▶ PAGE TEXT
If a solution contains projects, that the current startup project does not depend upon (e.g. test projects), compiling those projects can be avoided by selecting the option "Only build startup projects and dependencies on Run" under Tools / Options / Projects and Solutions / Build and Run.


(3) Prevent project dependency tree compilation

Visual Studio resp. MSBuild compiles all projects with changes, plus the complete project dependency tree underneath those projects. This is all good and fine, but it also implies that once only one line of code is changed in a commonly used base class, this might cause a complete solution recompilation. But why should we recompile everything, when say only the interior of a single method implementation has changed?

When you know that you are going to change something deep down in your dependency tree, but won't be altering non-private method signatures, here is what you can do:

Option 3.1: Manually avoid dependent project recompile
Under Tools / Options / Projects and Solutions / Build and Run, choose "On run, when projects are out of date: Never build". Then, manually build the project only where sourcecode has been edited (Build <projectname> resp. Shift-F6), and finally run the startup project. This too only works when all projects use the same output folder (see (1)).

▶ GIVEN RECORDS
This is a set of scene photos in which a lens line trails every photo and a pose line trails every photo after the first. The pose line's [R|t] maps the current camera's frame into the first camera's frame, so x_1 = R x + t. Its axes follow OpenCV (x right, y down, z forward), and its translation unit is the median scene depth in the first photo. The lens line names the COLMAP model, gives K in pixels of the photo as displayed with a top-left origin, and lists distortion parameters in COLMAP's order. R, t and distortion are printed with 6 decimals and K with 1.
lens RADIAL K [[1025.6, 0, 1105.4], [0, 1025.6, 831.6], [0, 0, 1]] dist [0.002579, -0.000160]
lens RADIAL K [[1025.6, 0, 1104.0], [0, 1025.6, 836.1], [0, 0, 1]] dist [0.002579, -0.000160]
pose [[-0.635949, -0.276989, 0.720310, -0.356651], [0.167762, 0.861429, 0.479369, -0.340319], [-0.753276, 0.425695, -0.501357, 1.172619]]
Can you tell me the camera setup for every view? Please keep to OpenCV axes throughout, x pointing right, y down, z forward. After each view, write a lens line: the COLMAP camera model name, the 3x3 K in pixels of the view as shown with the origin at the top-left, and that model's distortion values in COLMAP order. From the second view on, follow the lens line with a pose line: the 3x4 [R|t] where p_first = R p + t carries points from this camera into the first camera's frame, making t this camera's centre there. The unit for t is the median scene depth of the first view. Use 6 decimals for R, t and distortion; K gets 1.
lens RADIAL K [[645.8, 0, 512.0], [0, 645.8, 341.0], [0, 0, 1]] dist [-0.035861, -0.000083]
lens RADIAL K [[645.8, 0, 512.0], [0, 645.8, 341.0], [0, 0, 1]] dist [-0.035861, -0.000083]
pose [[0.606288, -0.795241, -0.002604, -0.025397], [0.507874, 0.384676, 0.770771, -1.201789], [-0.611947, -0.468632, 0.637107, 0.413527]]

▶ EXERCISES
1. Answer from the Visual Studio build text:
(a) Which option, named in quotation marks, avoids compiling projects that the startup project does not depend on?
(b) What keyboard shortcut is given for building a single project?
(c) What condition must hold for Option 3.1 to work?
2. Reproduce the stretch of the Visual Studio build text from "If a solution" through "implementation has changed?", changing "base class" to "utility class".

▶ LIST OF ANSWERS
1.
(a) "Only build startup projects and dependencies on Run"
(b) Shift-F6
(c) All projects must use the same output folder.

2.
If a solution contains projects, that the current startup project does not depend upon (e.g. test projects), compiling those projects can be avoided by selecting the option "Only build startup projects and dependencies on Run" under Tools / Options / Projects and Solutions / Build and Run.


(3) Prevent project dependency tree compilation

Visual Studio resp. MSBuild compiles all projects with changes, plus the complete project dependency tree underneath those projects. This is all good and fine, but it also implies that once only one line of code is changed in a commonly used utility class, this might cause a complete solution recompilation. But why should we recompile everything, when say only the interior of a single method implementation has changed?